Seven, escalation and de-escalation may no longer be in our hands:
deploying autonomous decision making tools leaves room for hallucination and unmitigated escalation. When systems are optimised for speed over precision, this is bound to happen. How will hallucinations be prevented? How can deescalation be orchestrated?
We lose something else: I’m not sure of how political signaling would work or help here. Earlier, strategic restraint could be demonstrated, and red lines could be communicated in human-driven conflict. Someone could go by gut and decide not to press the nuclear button. How will automated decision making impact this? Will they be able to read the signals? Can they be optimised for doubt?
Kania agrees:
The advent of AI/ML systems and greater autonomy in defense will impact deterrence and future warfighting among great powers. This military-technological competition could present new threats to strategic stability…
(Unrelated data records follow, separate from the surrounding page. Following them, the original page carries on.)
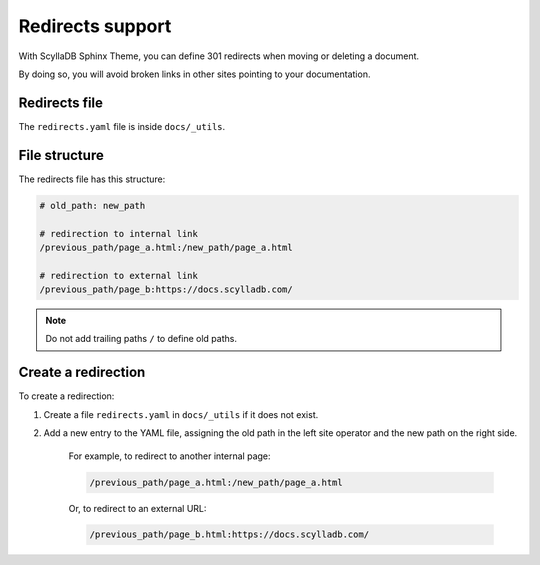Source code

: =================
Redirects support
=================

With ScyllaDB Sphinx Theme, you can define 301 redirects when moving or deleting a document.

By doing so, you will avoid broken links in other sites pointing to your documentation.

Redirects file
--------------

The ``redirects.yaml`` file is inside ``docs/_utils``.

File structure
--------------

The redirects file has this structure:

.. code-block:: none

    # old_path: new_path

    # redirection to internal link
    /previous_path/page_a.html:/new_path/page_a.html

    # redirection to external link
    /previous_path/page_b:https://docs.scylladb.com/

.. note:: Do not add trailing paths ``/`` to define old paths.

Create a redirection
--------------------

To create a redirection:

#. Create a file ``redirects.yaml`` in ``docs/_utils`` if it does not exist.
#. Add a new entry to the YAML file, assigning the old path in the left site operator and the new path on the right side.

    For example, to redirect to another internal page:

    .. code-block:: none

        /previous_path/page_a.html:/new_path/page_a.html

    Or, to redirect to an external URL:

    .. code-block:: none

        /previous_path/page_b.html:https://docs.scylladb.com/
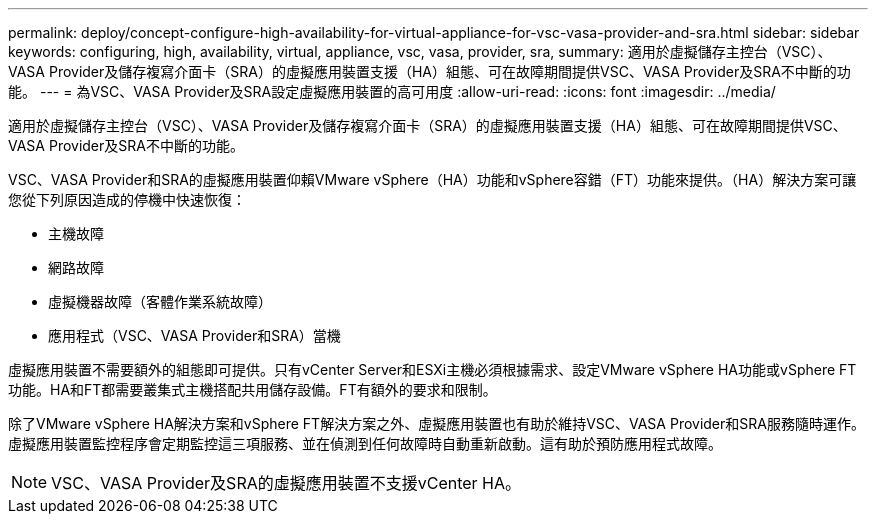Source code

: ---
permalink: deploy/concept-configure-high-availability-for-virtual-appliance-for-vsc-vasa-provider-and-sra.html 
sidebar: sidebar 
keywords: configuring, high, availability, virtual, appliance, vsc, vasa, provider, sra, 
summary: 適用於虛擬儲存主控台（VSC）、VASA Provider及儲存複寫介面卡（SRA）的虛擬應用裝置支援（HA）組態、可在故障期間提供VSC、VASA Provider及SRA不中斷的功能。 
---
= 為VSC、VASA Provider及SRA設定虛擬應用裝置的高可用度
:allow-uri-read: 
:icons: font
:imagesdir: ../media/


[role="lead"]
適用於虛擬儲存主控台（VSC）、VASA Provider及儲存複寫介面卡（SRA）的虛擬應用裝置支援（HA）組態、可在故障期間提供VSC、VASA Provider及SRA不中斷的功能。

VSC、VASA Provider和SRA的虛擬應用裝置仰賴VMware vSphere（HA）功能和vSphere容錯（FT）功能來提供。（HA）解決方案可讓您從下列原因造成的停機中快速恢復：

* 主機故障
* 網路故障
* 虛擬機器故障（客體作業系統故障）
* 應用程式（VSC、VASA Provider和SRA）當機


虛擬應用裝置不需要額外的組態即可提供。只有vCenter Server和ESXi主機必須根據需求、設定VMware vSphere HA功能或vSphere FT功能。HA和FT都需要叢集式主機搭配共用儲存設備。FT有額外的要求和限制。

除了VMware vSphere HA解決方案和vSphere FT解決方案之外、虛擬應用裝置也有助於維持VSC、VASA Provider和SRA服務隨時運作。虛擬應用裝置監控程序會定期監控這三項服務、並在偵測到任何故障時自動重新啟動。這有助於預防應用程式故障。

[NOTE]
====
VSC、VASA Provider及SRA的虛擬應用裝置不支援vCenter HA。

====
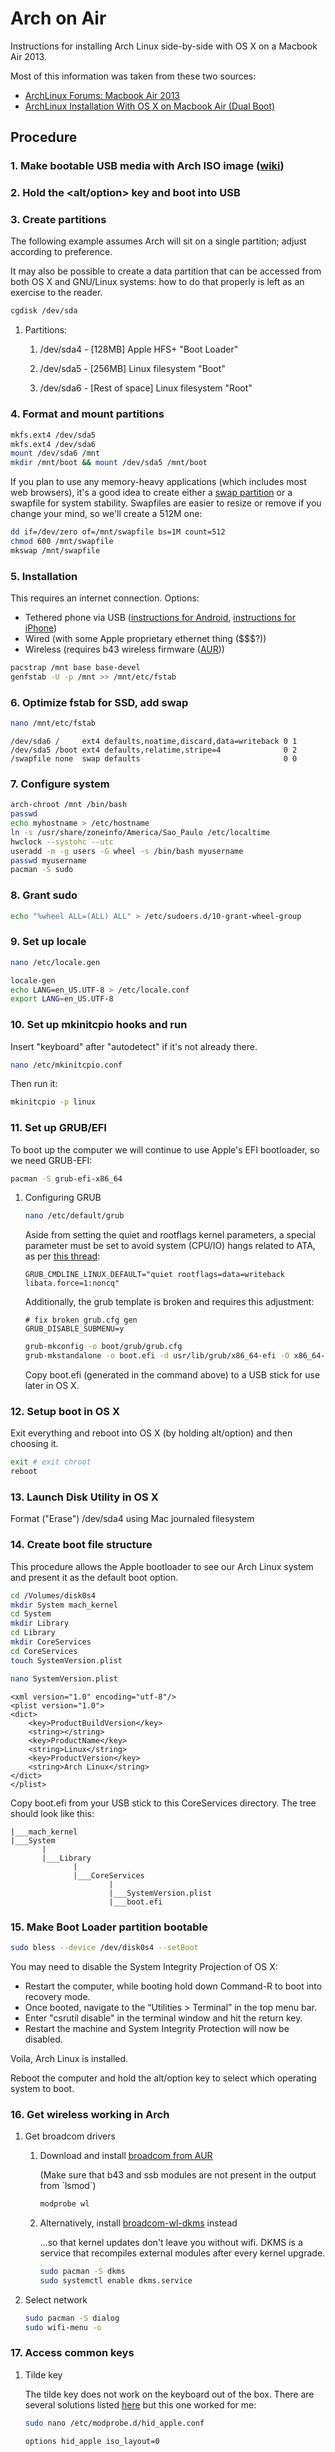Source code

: * Arch on Air
Instructions for installing Arch Linux side-by-side with OS X on
a Macbook Air 2013.

Most of this information was taken from these two sources:
- [[https://bbs.archlinux.org/viewtopic.php?id=165899][ArchLinux Forums: Macbook Air 2013]]
- [[http://panks.me/posts/2013/06/arch-linux-installation-with-os-x-on-macbook-air-dual-boot/][ArchLinux Installation With OS X on Macbook Air (Dual Boot)]]

** Procedure
*** 1. Make bootable USB media with Arch ISO image ([[https://wiki.archlinux.org/index.php/USB_Flash_Installation_Media][wiki]])
*** 2. Hold the <alt/option> key and boot into USB
*** 3. Create partitions
The following example assumes Arch will sit on a single partition;
adjust according to preference.

It may also be possible to create a data partition that can be
accessed from both OS X and GNU/Linux systems: how to
do that properly is left as an exercise to the reader.
#+begin_src sh
cgdisk /dev/sda
#+end_src
**** Partitions:
***** /dev/sda4 - [128MB] Apple HFS+ "Boot Loader"
***** /dev/sda5 - [256MB] Linux filesystem "Boot"
***** /dev/sda6 - [Rest of space] Linux filesystem "Root"
*** 4. Format and mount partitions
#+begin_src sh
mkfs.ext4 /dev/sda5
mkfs.ext4 /dev/sda6
mount /dev/sda6 /mnt
mkdir /mnt/boot && mount /dev/sda5 /mnt/boot
#+end_src
If you plan to use any memory-heavy applications (which includes
most web browsers), it's a good idea to create either a [[https://wiki.archlinux.org/index.php/Swap#Swap_partition][swap partition]]
or a swapfile for system stability. Swapfiles are easier to
resize or remove if you change your mind, so we'll create
a 512M one:
#+begin_src sh
dd if=/dev/zero of=/mnt/swapfile bs=1M count=512
chmod 600 /mnt/swapfile
mkswap /mnt/swapfile
#+end_src
*** 5. Installation
This requires an internet connection. Options:
- Tethered phone via USB ([[https://wiki.archlinux.org/index.php/Android_tethering][instructions for Android]], [[https://wiki.archlinux.org/index.php/IPhone_Tethering][instructions for iPhone]])
- Wired (with some Apple proprietary ethernet thing ($$$?))
- Wireless (requires b43 wireless firmware ([[https://aur.archlinux.org/packages/b43-firmware/][AUR]]))
#+begin_src sh
pacstrap /mnt base base-devel
genfstab -U -p /mnt >> /mnt/etc/fstab
#+end_src
*** 6. Optimize fstab for SSD, add swap
#+begin_src sh
nano /mnt/etc/fstab
#+end_src
#+begin_example
/dev/sda6 /     ext4 defaults,noatime,discard,data=writeback 0 1
/dev/sda5 /boot ext4 defaults,relatime,stripe=4              0 2
/swapfile none  swap defaults                                0 0
#+end_example
*** 7. Configure system
#+begin_src sh
arch-chroot /mnt /bin/bash
passwd
echo myhostname > /etc/hostname
ln -s /usr/share/zoneinfo/America/Sao_Paulo /etc/localtime
hwclock --systohc --utc
useradd -m -g users -G wheel -s /bin/bash myusername
passwd myusername
pacman -S sudo
#+end_src
*** 8. Grant sudo
#+begin_src sh
echo "%wheel ALL=(ALL) ALL" > /etc/sudoers.d/10-grant-wheel-group
#+end_src
*** 9. Set up locale
#+begin_src sh
nano /etc/locale.gen
#+end_src
#+begin_src sh
locale-gen
echo LANG=en_US.UTF-8 > /etc/locale.conf
export LANG=en_US.UTF-8
#+end_src
*** 10. Set up mkinitcpio hooks and run
Insert "keyboard" after "autodetect" if it's not already there.
#+begin_src sh
nano /etc/mkinitcpio.conf
#+end_src
Then run it:
#+begin_src sh
mkinitcpio -p linux
#+end_src
*** 11. Set up GRUB/EFI
To boot up the computer we will continue to use Apple's EFI
bootloader, so we need GRUB-EFI:
#+begin_src sh
pacman -S grub-efi-x86_64
#+end_src
**** Configuring GRUB
#+begin_src sh
nano /etc/default/grub
#+end_src
Aside from setting the quiet and rootflags kernel parameters,
a special parameter must be set to avoid system (CPU/IO)
hangs related to ATA, as per [[https://bbs.archlinux.org/viewtopic.php?pid%3D1295212#p1295212][this thread]]:
#+begin_example
GRUB_CMDLINE_LINUX_DEFAULT="quiet rootflags=data=writeback libata.force=1:noncq"
#+end_example
Additionally, the grub template is broken and requires this adjustment:
#+begin_example
# fix broken grub.cfg gen
GRUB_DISABLE_SUBMENU=y
#+end_example
#+begin_src sh
grub-mkconfig -o boot/grub/grub.cfg
grub-mkstandalone -o boot.efi -d usr/lib/grub/x86_64-efi -O x86_64-efi --compress=xz boot/grub/grub.cfg
#+end_src
Copy boot.efi (generated in the command above) to a USB stick for use later in OS X.
*** 12. Setup boot in OS X
Exit everything and reboot into OS X (by holding alt/option) and
then choosing it.
#+begin_src sh
exit # exit chroot
reboot
#+end_src
*** 13. Launch Disk Utility in OS X
Format ("Erase") /dev/sda4 using Mac journaled filesystem
*** 14. Create boot file structure
This procedure allows the Apple bootloader to see our Arch
Linux system and present it as the default boot option.
#+begin_src sh
cd /Volumes/disk0s4
mkdir System mach_kernel
cd System
mkdir Library
cd Library
mkdir CoreServices
cd CoreServices
touch SystemVersion.plist
#+end_src
#+begin_src sh
nano SystemVersion.plist
#+end_src
#+begin_example
<xml version="1.0" encoding="utf-8"/>
<plist version="1.0">
<dict>
    <key>ProductBuildVersion</key>
    <string></string>
    <key>ProductName</key>
    <string>Linux</string>
    <key>ProductVersion</key>
    <string>Arch Linux</string>
</dict>
</plist>
#+end_example
Copy boot.efi from your USB stick to this CoreServices directory. 
The tree should look like this:
#+begin_example
|___mach_kernel
|___System
       |
       |___Library
              |
              |___CoreServices
                      |
                      |___SystemVersion.plist
                      |___boot.efi
#+end_example
*** 15. Make Boot Loader partition bootable
#+begin_src sh
sudo bless --device /dev/disk0s4 --setBoot
#+end_src

You may need to disable the System Integrity Projection of OS X:
- Restart the computer, while booting hold down Command-R to boot into recovery mode.
- Once booted, navigate to the “Utilities > Terminal” in the top menu bar.
- Enter "csrutil disable" in the terminal window and hit the return key.
- Restart the machine and System Integrity Protection will now be disabled.

Voila, Arch Linux is installed.

Reboot the computer and hold the alt/option key to
select which operating system to boot.
*** 16. Get wireless working in Arch
**** Get broadcom drivers
***** Download and install [[https://aur.archlinux.org/packages/broadcom-wl/][broadcom from AUR]]
(Make sure that b43 and ssb modules are not present in the output
from `lsmod`)
#+begin_src sh
modprobe wl
#+end_src
***** Alternatively, install [[https://aur.archlinux.org/packages/broadcom-wl-dkms/][broadcom-wl-dkms]] instead
...so that kernel updates don't leave you without wifi. DKMS
is a service that recompiles external modules after every kernel
upgrade.
#+begin_src sh
sudo pacman -S dkms
sudo systemctl enable dkms.service
#+end_src
**** Select network
#+begin_src sh
sudo pacman -S dialog
sudo wifi-menu -o
#+end_src
*** 17. Access common keys
**** Tilde key
The tilde key does not work on the keyboard out of the box. There
are several solutions listed [[https://wiki.archlinux.org/index.php/Apple_Keyboard][here]] but this one worked for me:
#+begin_src sh
sudo nano /etc/modprobe.d/hid_apple.conf
#+end_src
#+begin_example
options hid_apple iso_layout=0
#+end_example
**** Insert and <F1..12> keys
The <insert> key can be reproduced with fn+<Enter>. So to paste in an xterm
window for instance, use S-fn-<Enter>.

F1-F12 require fn+<F1>, etc.
*** 18. Improve battery performance
Out-of-the-box battery performance on Arch Linux should be good and at
least comparable to OS X.

If you want to try to improve battery life, there are two recommended packages
documented in the ArchWiki:
- [[https://01.org/powertop][PowerTOP]]: a tool provided by Intel to enable various powersaving
  modes in userspace, kernel and hardware, *available in the official
  repositories*. ([[https://wiki.archlinux.org/index.php/Powertop][ArchWiki]])
- [[http://linrunner.de/en/tlp/tlp.html][TLP]]: a collection of power-saving scripts *available in the official repositories*.
  ([[https://wiki.archlinux.org/index.php/TLP][ArchWiki]])
** Additional Links
There are other folks who have blogged about this process since I started this:
- [[http://frankshin.com/installing-archlinux-on-macbook-air-2013/][Installing Archlinux on Macbook Air 2013 - Frank Shin]]
- [[http://ryangehrig.com/index.php/arch-linux-on-macbook-air-2013/][Arch Linux – MacBook Air 2013 | Ryan Gehrig]] (broken)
Related to this is a very significant assumption that falls, that Command is Control:
It’s hard to tell whether the weapon in play over here is the drone, the satellite or the autonomous system. It’s probably a combination of the three, because none can perform well without the other: the competitive advantage is orchestration. That data when supplied to AI aids autonomous decision making that can be used to orchestrate drones. Those with data for better autonomous action, and the drones and AI to match, will have a significant advantage in war.
The US Department of War memo highlights the need for speed in deployment, development and experimentation, and also the need for data:
“Competition > Centralized Planning. As America’s AI ecosystem demonstrates, robust competition by small teams, with transparent metrics for results, is the engine of commercial AI leadership. We must bring this model into the Department and encourage robust competition to spur faster military AI integration. Small, accountable teams will win over process in a race characterized by dynamic and unpredictable innovation. We will measure success through continuous field experimentation: putting AI capabilities in operators’ hands, gathering feedback within days not years, and pushing updates faster than the enemy can adapt.”
“Data Access. I direct the CDAO to enforce, and all DoW Components to comply with, the ‘DoD Data Decrees’ to further unlock our data for AI exploitation and mission advantage… The CDAO is authorized to direct release of any DoW data to cleared users with valid purpose, consistent with security guidelines… Our data advantage is meaningless if our developers and operators cannot exploit it.”
Kania points out
The PLA is actively pursuing AI-enabled systems and autonomous capabilities across services and for all domains of warfare… integrating these capabilities across command, control, communications, computers, intelligence, surveillance, and reconnaissance (C4ISR)… enabling coordination among unmanned systems and decision-support architectures.
When AI goes to war, the role of humans becomes even more important
As autonomy becomes key, control is now architectural, decisions are iterative, and not command driven.
A fault line that emerges is that militaries are built to think in terms of hardware and assets, not in terms of continuously learning systems whose behaviour cannot be fully specified in advance. If warfare becomes a contest between adaptive architectures, and decisions have be made before humans can parse the data in front of them, then deterrence, control, and ethics must also be rethought. Old assumptions about escalation, restraint, and human oversight don’t find a place easily in this emerging construct.
The advent of AI is shifting control over war to distributed learning architecture. The role of humans in war is going to be limited: command is no longer control, and someone’s gut is not going to determine whether a trigger gets pulled, or a system stands down. Because of this, the role of human beings, when it comes to autonomous orchestration of war is going to be even more important: in architecting the systems.
Who decides the objectives, the thresholds, the tolerance for error, and the rules under which machines escalate and deescalate. That is the new Essence of Decision.